すると、床に浮かび上がっていた魔方陣も消えてしまった。
「どう?
面白いでしょ?」
「また突然現れたな、チビっ子」
「いつも思うけど、私のこと、そんな邪険に扱わなくてもいいんじゃない?
これでもフーガと楓香ちゃんの事、いつも気にしてるんだよ。
って!
別に気にしてるって言っても、異性としてアンタの事が気になるとかじゃないんだからね!」
「はいはい、わかったわかった。
にしても、お前のキャラ、ブレブレのようで、芯の部分はブレへんよな…。
てかさ、これってアレか?
ここで修行しろってことなんやろうけど、それって、色んなモンスター召喚して効率よくポイント稼げるってことやんな?」
「そうよ。
私って優しいでしょ?
ひょっとして惚れちゃった?」
「まぁ、突然オレたちをこの世界に召喚した事と、ガーゴイルの件は別として基本的にオレらに対して優しいよな。
実は結構感謝してんねん。
なんやかんや言ってるけど、オレ、結構お前の事好きやで、おもろいし」
「ちょ!
バカ!
アンタ、突然何言ってんのよ!
調子狂っちゃうわねぇ~…」
顔を真っ赤にしながら、あからさまに照れるチビっ子。
ツンデレ口調や仕草はネタだと思っていたが、どうやら本当にオレの事が好きなのかもしれない…。

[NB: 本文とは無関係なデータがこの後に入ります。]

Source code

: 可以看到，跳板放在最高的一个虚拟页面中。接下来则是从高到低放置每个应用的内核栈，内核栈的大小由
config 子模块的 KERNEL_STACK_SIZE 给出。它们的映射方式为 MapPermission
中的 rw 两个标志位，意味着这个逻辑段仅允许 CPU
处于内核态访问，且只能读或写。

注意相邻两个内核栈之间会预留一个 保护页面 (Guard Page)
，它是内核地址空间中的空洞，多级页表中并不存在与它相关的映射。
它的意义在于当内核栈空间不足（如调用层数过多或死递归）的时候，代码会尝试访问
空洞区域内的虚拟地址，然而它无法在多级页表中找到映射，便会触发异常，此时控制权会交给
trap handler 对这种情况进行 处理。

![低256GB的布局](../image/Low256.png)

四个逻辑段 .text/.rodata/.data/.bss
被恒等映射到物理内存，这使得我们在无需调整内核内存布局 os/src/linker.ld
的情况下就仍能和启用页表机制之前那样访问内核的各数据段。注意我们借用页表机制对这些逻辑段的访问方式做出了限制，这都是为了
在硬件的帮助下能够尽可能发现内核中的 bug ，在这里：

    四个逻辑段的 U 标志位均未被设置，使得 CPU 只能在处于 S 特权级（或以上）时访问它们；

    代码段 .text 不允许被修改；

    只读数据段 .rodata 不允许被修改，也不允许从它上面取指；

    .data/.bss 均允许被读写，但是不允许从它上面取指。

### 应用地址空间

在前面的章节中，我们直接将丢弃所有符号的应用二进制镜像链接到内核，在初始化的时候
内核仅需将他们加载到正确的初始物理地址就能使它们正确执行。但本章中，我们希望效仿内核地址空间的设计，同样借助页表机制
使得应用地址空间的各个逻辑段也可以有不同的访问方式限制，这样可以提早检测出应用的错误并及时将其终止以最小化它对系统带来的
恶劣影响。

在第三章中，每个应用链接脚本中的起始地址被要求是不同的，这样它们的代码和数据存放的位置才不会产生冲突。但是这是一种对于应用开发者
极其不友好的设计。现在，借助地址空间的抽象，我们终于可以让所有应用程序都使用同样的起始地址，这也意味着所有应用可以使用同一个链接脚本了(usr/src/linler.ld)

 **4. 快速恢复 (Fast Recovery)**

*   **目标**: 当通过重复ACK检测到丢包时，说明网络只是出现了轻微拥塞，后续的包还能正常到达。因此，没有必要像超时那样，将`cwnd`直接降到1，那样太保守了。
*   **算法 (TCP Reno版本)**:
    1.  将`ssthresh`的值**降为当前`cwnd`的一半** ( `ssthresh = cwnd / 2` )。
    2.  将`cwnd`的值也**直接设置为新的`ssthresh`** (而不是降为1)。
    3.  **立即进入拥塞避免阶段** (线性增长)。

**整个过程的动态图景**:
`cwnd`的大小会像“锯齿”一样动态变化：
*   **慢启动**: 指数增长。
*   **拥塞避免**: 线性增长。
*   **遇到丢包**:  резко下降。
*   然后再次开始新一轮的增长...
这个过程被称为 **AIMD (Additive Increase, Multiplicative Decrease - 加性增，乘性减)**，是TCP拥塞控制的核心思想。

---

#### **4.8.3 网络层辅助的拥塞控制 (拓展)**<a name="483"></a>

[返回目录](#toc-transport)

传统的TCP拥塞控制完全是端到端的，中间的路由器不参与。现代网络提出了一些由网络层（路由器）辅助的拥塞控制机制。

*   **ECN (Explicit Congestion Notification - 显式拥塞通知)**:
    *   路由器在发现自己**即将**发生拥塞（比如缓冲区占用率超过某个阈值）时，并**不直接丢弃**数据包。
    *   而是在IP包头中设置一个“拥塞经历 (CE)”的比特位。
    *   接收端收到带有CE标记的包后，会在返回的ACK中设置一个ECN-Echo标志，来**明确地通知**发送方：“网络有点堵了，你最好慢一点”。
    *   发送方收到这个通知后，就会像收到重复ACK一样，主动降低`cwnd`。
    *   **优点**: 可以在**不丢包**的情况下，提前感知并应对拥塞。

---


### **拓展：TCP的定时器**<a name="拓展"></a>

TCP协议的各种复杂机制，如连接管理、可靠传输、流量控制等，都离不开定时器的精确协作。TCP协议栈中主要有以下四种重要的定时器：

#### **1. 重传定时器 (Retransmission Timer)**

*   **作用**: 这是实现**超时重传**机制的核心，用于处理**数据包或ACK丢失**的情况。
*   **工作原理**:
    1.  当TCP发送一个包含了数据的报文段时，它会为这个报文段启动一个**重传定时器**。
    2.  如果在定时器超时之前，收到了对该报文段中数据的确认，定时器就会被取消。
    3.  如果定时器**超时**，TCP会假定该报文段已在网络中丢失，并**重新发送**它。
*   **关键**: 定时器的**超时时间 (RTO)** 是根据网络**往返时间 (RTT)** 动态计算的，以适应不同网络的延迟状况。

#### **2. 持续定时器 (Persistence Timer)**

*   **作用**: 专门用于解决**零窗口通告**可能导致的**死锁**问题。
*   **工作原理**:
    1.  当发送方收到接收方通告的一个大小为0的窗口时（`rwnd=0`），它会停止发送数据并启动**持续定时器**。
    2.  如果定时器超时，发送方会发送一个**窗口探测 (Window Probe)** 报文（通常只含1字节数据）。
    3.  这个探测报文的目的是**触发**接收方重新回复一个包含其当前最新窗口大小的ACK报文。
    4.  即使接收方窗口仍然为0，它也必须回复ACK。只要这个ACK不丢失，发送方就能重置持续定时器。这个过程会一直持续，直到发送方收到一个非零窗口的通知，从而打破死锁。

「てか、あそこに召喚書置かなアカンとか、わかりにくいわ」
「ちょっとは謎解きみたいなのが、あってもいいかな?って思ったのよ。
センスないわねぇ」
お前の言うセンスって、どういうセンスやねんな…。
「それはそうと…。
ポイント稼ぐには有難いんやけど、ここはやっぱオレだけでええんちゃうか?
まぁ、楓香やったら一緒に居ても問題ないとは思うけど」
「そうですよね、足手まといですよね、私たち…」
オレの言葉に凹むアリシア。
だが、実際にアリシアとラルフの戦闘力はオレたちに比べて断然低いのは事実である。
それに、エミもフェンリルが覚醒している状態であれば、オレたちよりも強いのだが、普段は普通の獣人の子供である。
彼らには別行動を取ってもらうことにするか…。